Dundee appoints Houck superintendent
DUNDEE—The Dundee school board officially appointed Kelly Houck as their selection to become the next superintendent Thursday, March 27. Houck was the school superintendent for the Canaseraga Central School District, issuing her resignation to that district’s school board later the same night.
Houck will officially take over from Interim Superintendent Laurie Hopkins-Halbert July 1, but she said her transition plan includes spending one day a week in the district between now and then to get adjusted to the new setting. Houck said she applied for the job because it fits her style as an educator and because the district is very well run by staff and administrators.
“[I applied for the position] for personal, professional as well as selfish reasons as well,” Houck said. “Personally and professionally as well, I am appreciative of Dundee’s commitment to excellence. They do not let the size of the district get in the way of what they are providing for students. The size of the district also fits perfectly with my leadership style. I’m very much a hands-on superintendent. I enjoy building relationships with staff, students and the community as we work toward making sure our students have all of the skill sets necessary to be successful in the 21st century.”
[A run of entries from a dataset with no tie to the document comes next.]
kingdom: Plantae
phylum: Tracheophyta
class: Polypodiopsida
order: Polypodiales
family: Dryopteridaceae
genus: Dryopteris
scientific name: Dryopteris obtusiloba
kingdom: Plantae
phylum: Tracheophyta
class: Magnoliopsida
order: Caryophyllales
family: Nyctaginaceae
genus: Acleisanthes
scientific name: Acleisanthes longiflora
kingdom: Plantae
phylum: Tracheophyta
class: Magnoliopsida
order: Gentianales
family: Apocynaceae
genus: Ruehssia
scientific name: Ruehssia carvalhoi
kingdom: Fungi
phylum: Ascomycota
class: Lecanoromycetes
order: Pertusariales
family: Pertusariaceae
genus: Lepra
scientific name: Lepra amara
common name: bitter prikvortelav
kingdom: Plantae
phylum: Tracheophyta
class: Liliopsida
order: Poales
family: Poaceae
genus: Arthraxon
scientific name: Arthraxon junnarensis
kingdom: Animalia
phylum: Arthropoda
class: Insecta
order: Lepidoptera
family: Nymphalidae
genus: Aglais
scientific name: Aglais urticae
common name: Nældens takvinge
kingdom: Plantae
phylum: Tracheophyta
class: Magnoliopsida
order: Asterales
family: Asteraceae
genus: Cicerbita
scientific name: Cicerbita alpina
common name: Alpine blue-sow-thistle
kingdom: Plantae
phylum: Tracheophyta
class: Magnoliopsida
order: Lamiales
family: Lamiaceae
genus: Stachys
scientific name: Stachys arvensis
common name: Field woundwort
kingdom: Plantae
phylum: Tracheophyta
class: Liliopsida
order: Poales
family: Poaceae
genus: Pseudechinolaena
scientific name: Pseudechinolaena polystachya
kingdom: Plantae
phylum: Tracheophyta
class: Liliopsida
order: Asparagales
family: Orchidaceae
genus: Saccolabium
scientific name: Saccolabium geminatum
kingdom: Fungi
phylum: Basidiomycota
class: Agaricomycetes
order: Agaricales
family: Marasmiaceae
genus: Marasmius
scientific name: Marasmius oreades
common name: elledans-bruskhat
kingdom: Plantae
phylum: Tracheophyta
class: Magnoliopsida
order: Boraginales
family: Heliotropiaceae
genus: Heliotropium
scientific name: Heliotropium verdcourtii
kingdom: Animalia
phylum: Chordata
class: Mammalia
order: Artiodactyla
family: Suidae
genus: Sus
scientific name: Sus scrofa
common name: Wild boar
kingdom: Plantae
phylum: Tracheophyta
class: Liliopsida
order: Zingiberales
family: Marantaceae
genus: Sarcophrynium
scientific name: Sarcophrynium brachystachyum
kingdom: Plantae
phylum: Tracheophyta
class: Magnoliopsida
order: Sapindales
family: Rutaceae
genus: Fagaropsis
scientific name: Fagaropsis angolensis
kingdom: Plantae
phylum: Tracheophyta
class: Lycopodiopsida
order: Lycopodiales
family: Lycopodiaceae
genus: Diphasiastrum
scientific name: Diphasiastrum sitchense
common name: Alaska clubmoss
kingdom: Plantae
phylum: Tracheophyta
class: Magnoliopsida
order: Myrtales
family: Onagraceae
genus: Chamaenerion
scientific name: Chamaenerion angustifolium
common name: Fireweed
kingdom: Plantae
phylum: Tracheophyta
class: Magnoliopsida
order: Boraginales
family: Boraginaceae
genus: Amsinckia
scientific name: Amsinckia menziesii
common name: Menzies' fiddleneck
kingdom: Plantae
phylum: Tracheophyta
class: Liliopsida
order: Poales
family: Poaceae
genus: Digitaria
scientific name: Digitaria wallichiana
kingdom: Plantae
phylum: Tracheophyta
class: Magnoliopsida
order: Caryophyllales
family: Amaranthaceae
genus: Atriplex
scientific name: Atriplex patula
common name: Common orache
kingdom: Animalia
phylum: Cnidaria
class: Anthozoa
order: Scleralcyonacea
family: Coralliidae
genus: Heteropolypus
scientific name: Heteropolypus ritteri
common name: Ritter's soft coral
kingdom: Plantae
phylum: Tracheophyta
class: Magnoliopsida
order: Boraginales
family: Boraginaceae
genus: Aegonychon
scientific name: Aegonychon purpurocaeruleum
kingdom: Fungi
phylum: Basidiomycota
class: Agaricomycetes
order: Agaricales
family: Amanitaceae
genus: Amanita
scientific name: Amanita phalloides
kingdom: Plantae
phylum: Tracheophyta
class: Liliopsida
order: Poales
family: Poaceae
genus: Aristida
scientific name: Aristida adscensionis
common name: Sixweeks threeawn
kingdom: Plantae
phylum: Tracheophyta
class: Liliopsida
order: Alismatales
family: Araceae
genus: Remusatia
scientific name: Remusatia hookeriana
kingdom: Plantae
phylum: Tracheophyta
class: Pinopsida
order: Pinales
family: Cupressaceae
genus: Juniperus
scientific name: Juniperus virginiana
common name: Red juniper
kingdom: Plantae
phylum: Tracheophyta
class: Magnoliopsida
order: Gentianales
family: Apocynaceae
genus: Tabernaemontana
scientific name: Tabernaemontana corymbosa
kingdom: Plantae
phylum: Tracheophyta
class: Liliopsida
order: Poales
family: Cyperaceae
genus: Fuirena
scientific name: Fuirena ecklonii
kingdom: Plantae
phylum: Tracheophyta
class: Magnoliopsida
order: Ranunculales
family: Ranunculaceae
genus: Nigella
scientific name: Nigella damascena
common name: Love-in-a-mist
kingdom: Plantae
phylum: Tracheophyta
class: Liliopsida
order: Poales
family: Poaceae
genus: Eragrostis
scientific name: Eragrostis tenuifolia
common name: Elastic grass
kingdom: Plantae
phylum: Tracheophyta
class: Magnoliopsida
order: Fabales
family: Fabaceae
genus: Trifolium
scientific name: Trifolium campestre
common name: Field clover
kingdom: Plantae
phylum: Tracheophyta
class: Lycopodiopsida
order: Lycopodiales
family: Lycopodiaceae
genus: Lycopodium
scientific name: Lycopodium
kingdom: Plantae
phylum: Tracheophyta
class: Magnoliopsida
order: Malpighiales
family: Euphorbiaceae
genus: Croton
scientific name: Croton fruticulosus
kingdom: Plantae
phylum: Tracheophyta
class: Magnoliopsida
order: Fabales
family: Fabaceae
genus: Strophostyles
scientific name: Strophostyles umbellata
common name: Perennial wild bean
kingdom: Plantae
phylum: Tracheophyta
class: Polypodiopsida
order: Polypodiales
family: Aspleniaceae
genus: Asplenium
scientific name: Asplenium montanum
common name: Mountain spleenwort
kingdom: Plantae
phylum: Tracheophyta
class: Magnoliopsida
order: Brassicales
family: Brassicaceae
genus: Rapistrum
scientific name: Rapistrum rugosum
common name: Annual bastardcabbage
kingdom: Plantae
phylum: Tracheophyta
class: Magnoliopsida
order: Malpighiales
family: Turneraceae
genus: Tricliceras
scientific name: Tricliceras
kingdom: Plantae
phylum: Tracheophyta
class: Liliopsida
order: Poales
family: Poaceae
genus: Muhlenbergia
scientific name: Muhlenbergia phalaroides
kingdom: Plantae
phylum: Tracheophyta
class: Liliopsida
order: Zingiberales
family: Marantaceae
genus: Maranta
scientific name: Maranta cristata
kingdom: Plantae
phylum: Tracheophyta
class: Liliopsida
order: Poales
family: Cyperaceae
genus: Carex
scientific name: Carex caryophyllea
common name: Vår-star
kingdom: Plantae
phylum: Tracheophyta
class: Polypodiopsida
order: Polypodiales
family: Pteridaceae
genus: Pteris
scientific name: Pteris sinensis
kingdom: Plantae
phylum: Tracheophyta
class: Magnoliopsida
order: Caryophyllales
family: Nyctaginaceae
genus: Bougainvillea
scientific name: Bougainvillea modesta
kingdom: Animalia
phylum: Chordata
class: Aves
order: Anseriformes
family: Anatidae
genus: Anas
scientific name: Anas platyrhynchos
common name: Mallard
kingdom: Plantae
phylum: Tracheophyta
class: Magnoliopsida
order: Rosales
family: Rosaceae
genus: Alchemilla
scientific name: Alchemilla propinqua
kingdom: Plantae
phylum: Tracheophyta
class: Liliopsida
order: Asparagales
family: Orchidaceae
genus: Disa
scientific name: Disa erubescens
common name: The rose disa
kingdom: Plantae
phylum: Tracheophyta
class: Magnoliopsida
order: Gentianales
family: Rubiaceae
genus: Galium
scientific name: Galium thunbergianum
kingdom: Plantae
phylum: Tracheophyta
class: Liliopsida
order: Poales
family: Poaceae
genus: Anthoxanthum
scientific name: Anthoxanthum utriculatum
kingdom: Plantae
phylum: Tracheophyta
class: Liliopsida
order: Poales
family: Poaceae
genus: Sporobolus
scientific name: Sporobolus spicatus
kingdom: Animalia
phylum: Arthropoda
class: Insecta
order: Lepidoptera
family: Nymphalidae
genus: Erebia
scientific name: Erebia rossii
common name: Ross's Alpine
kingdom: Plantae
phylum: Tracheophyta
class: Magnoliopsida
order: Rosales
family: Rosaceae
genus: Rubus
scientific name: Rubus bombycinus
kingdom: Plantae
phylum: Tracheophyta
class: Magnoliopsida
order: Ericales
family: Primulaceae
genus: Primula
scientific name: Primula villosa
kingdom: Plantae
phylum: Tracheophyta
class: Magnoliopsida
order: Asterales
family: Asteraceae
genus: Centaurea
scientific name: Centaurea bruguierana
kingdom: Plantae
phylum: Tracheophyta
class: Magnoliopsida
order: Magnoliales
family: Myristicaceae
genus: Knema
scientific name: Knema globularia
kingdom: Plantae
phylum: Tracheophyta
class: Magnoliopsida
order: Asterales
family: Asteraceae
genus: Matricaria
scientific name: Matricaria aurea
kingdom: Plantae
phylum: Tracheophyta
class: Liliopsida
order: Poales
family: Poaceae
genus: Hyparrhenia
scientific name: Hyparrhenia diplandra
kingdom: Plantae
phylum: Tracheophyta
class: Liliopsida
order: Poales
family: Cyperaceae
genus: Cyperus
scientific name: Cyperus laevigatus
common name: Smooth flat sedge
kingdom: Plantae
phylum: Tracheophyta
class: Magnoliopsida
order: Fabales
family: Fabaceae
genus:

Houck added one of the “selfish reasons” she chose to apply for the Dundee position was because it is closer to where she lives in the Lamoka Lake area and cuts down her commute time. She said while Dundee takes great pride in their students, they have also made several fiscally savvy decisions that put them in a good place financially. Houck said this will help the district face the challenges with unfunded mandates and funding shortfalls in public education.
“I am very impressed with the collegial attitude of the staff toward one another and the professionalism that was displayed during my tour as well,” Houck said. “Also, probably the greatest strength that I noticed was how they relate to their students. It didn’t matter if it was a high school teacher and they interacted with an elementary student. They know their students and they know them well.”
As far as the issue of the Common Core standards, Houck said she believes while implementation has flaws, they will ultimately help students meet demands in a changing society. Houck said she is not sure what impacts Indiana’s recent decision to opt out of the Common Core will have on other states, but thinks it will not affect the districts desire to educate students properly for the 21st century.
“It is fair to say we are all well aware the world has changed at a very rapid pace,” Houck said. “And probably education has not changed at the same pace that it needed to meet the demands of the 21st century. [...] While implementation was flawed from the very beginning, regardless of the implementation, moving education forward through the channel of the new Common Core standards is the right thing to do.”
With the issue of the student dress code, Houck said the school needs one that can eliminate distractions while being fair to the students. Revisions were approved at the board meeting that the board thinks should help eliminate some issues students and parents had with the original dress code.
“It’s one of those things we obviously have to deal with and make policies that are fair and consistent,” Houck said. “It’s awful hard to sometimes keep up with the latest fashions in regards to the school dress code. It’s one of those things that we just need to be able to create a dress code that promotes a safe environment as well as a learning environment. We are trying to minimize the distractions and focus on what is really important. That is what we try to teach every single day.”
The veteran’s tax exemption is another issue that will be addressed with Houck as superintendent. She said at this point it is an issue she and the board need to learn more about before coming to a decision on it. Houck said she wants to know what the true impact will be on all residents in the district. She said the district can either raise revenue by raising taxes or program cuts, adding neither are a popular decision.
“Unlike the STAR exemption, the state is not going to fund the difference,” Houck said. “They are not going to provide school districts with the additional money to make up the difference like they do with the STAR exemption. I think it is one of those things where we need to literally do a complete analysis of who would apply, and depending on what scale is adopted and decide what impacts that will have financially on the district before we move forward.”
Houck said as far as the board’s resolution calling on the state to end the Gap Elimination Adjustment (GEA), she hopes keeping constant pressure will lead to changes. She said the more the issue is kept at the forefront, the less likely it is to be ignored.
“I’d like to [say] they would directly impact it, but I’m afraid that is not going to happen,” Houck said. “However, what they will do is keep the political pressure where it needs to be and also keep the spotlight on the real issue. Funding for public education must change and we can’t wait until budget season to make that on the front page, so to speak. It needs to be on the front page every single day. With school districts passing such resolutions, if that’s a way to make sure it is constantly on the forefront, then that is what we need to do.”
Houck said the unfunded mandates and other financial issues will continue to be priorities for all school districts going forward, not just at Dundee.
“It’s a perfect storm right now when you think about it financially between the unfunded mandates, the property tax cap calculations, the GEA as well as the need to change the foundation aid formula,” Houck said. “Those are going to the things that continue to impact how we provide education to our students. Trying to meet the demands of the 21st century, it is very clear to me as an educator we need to make sure our students are aggressively better than any other student that graduates from New York State in order to compete for college and career opportunities. Regardless of where they graduate from, regardless of what zip code they go to school in, they have got to be aggressively better in order to compete for those opportunities today.”